Samstag, 2. April 2016
Die Kirche der musizierenden Engel
Stadtluft macht schon lange nicht mehr frei, vielmehr macht sie krank, das habe ich bereits erwähnt. Diese Sentenz erinnert den postmodernen Menschen an ein anderes Leitmotiv aus vergangener Zeit: Zurück zur Natur! Fontanes Statement, dass Reisende, die sich in die Mark aufmachen, mit einem feineren Natur- und Landschaftssinn ausgerüstet sein müssen, ist hilfreich, wenn es darum geht, die Fremde vor der eignen Haustüre zu erkunden: das Besondere auch im Gewohnten zu finden. Das Zeitalter des Ferntourismus mit dem modernen Phänomen des Massentourismus, der Urlauber an jedes Ziel und in jede fremde Kultur weltweit befördert, sorgt gleichzeitig dafür, dass der Tourist so wenig Kontakt wir möglich mit der Fremde bekommt, denn er findet dort nur seine eigene Umgebung, in der er sich wie zuhause fühlen kann.

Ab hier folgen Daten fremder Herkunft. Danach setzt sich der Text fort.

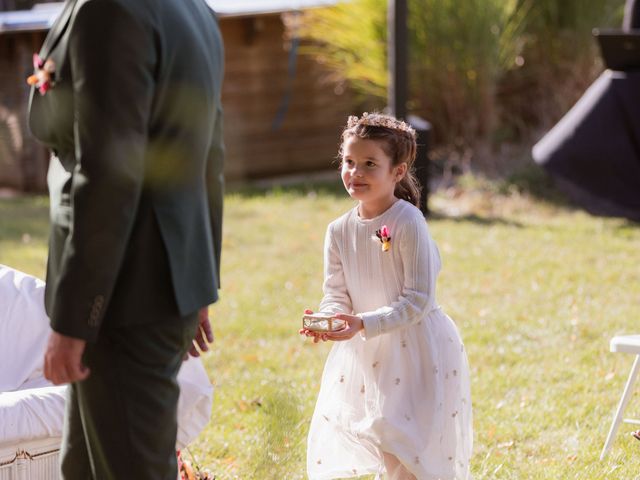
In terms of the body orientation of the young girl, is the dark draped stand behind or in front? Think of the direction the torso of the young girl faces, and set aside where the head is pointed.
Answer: behind

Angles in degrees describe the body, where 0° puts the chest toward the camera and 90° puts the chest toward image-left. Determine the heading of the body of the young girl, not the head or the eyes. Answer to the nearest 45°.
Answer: approximately 45°

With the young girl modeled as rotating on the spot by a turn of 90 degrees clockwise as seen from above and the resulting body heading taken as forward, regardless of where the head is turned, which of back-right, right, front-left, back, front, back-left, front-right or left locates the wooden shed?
front-right

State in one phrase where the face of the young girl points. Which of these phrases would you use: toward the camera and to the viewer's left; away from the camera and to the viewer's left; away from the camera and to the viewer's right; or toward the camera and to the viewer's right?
toward the camera and to the viewer's left
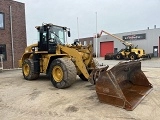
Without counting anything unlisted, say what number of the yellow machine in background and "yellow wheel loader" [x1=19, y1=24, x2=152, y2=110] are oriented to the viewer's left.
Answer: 1

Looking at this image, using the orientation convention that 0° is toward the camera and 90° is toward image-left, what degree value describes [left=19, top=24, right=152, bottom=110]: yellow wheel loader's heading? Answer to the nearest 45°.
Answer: approximately 315°

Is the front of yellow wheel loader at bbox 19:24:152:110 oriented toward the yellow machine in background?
no

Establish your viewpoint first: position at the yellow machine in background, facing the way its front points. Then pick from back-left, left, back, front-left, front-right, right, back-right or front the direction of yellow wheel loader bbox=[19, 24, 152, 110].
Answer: left

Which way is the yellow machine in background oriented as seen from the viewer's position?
to the viewer's left
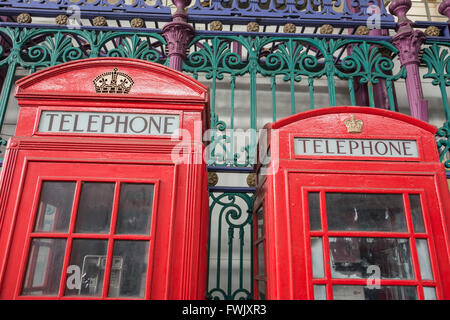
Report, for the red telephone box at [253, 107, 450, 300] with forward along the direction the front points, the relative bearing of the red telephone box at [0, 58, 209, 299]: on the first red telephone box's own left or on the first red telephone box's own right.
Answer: on the first red telephone box's own right

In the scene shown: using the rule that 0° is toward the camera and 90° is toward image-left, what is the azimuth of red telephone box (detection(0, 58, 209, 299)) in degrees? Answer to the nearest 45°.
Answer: approximately 0°

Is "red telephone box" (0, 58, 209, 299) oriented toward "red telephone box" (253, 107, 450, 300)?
no

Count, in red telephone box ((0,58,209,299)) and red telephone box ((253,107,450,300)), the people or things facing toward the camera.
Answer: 2

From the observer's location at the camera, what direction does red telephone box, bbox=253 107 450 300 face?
facing the viewer
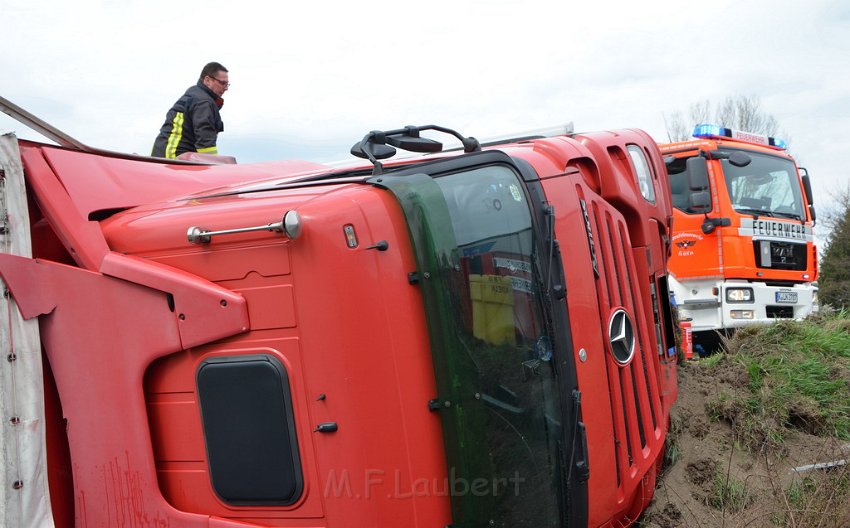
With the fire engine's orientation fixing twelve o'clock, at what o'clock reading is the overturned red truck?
The overturned red truck is roughly at 2 o'clock from the fire engine.

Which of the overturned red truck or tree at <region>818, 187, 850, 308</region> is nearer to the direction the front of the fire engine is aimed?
the overturned red truck

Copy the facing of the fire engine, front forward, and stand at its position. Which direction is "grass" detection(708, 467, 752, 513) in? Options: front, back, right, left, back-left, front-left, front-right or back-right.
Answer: front-right

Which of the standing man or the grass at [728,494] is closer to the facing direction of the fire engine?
the grass

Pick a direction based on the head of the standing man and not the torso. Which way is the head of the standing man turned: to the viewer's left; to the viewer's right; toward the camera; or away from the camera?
to the viewer's right

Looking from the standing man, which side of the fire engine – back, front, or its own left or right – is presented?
right

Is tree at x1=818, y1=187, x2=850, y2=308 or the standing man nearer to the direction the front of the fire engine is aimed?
the standing man

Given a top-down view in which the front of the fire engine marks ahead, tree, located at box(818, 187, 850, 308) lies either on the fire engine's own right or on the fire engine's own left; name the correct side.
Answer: on the fire engine's own left

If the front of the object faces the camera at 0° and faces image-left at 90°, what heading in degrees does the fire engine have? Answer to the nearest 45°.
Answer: approximately 315°
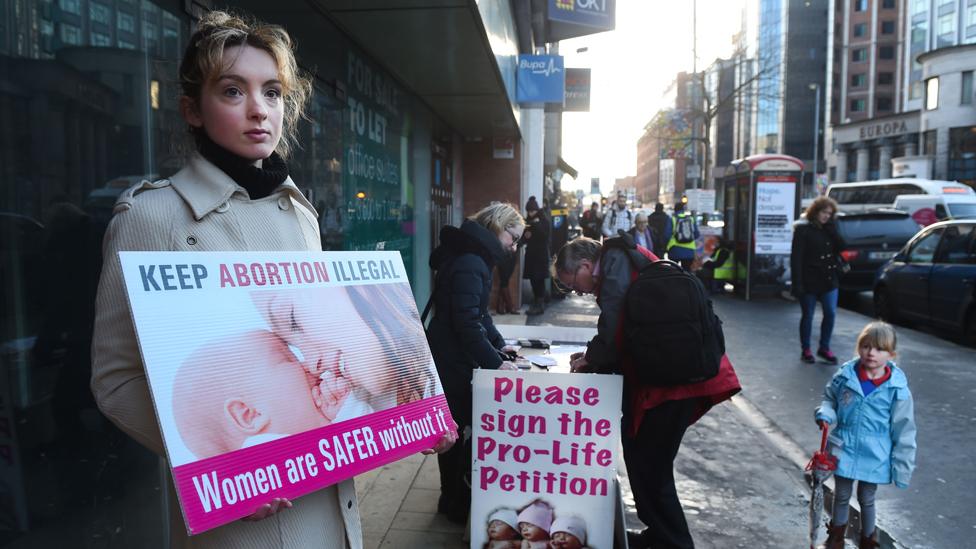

Weit ist er gekommen, doch gefunden hat er nichts, außer dem, was er schon immer kennt. Wer im Nahraum wandert, wer sich dabei von den touristischen Angeboten weitgehend fernhält, der findet eine ganz besondere Fremde vor, mit der er zuerst gar nicht gerechnet hat. Brandenburg ist das Umland von Berlin, könnte man meinen. Aber es ist genau umgekehrt: Berlin ist die Urbanität Brandenburgs, die sich gegen die scheinbare Leere von Sand und Heide wehrt. Die Stadt ist in das Land eingehüllt, ganz von Landschaft umschlossen. Durch seine Urbanität und Internationalität hat sich Berlin bis zur Unkenntlichkeit entbrandenburgt. Dass ist weder gut noch schlecht, sondern die Gelegenheit, Stadt und Land in unmittelbarer Nähe zu haben. Aus Berlin kann ich zu Fuß nach Brandenburg gehen; und rundherum durch Brandenburg zurück nach Berlin.
Freitag, 1. April 2016
In inneren und äußeren Räumen
Ich frage mich, ob es salutogenetisch wichtig ist, ob Einsamkeit bewusst und absichtlich gewählt oder als Zumutung des Schicksals erlebt wird. Das Schicksal führt nur den Willigen, heißt es, der bereit ist, loszulassen und zu akzeptieren. Liebe und Leid, die schwierigen Schwestern der indoeuropäischen Mythologie. Sie sind immer zu dritt, um auch dem Übergang der Gegenwart ihre Aufmerksamkeit zu schenken. Nornen und Moiren, das sind die weisen alten Frauen, denen wir uns alle stellen müssen. Vielleicht entspricht es meinem Selbstentwurf, auch allein glücklich zu sein, weil ich dann besser zu mir finde? Vielleicht sind alle Bemühungen um soziale Beziehungen immer auch fremdbestimmt und äußerlich? Gibt es ein richtiges Leben im falschen?, fragt Theodor W. Adorno in seiner Minima Moralia. Ich glaube nicht. Außer jemand redet sich ein, dass Konventionen und Kompromisse das richtige Leben abbilden. Mit diesen Gedanken komme ich heute morgen schwer aus dem warmen Schlafsack. Es wird gerade hell, und im Turm der Barsikower Kirche ist es eisig kalt. Jetzt Ende März hat das Kirchengemäuer noch nicht bemerkt, dass es sich draußen frühlingshaft regt. Doch es dämmert bereits und ich will früh aufbrechen.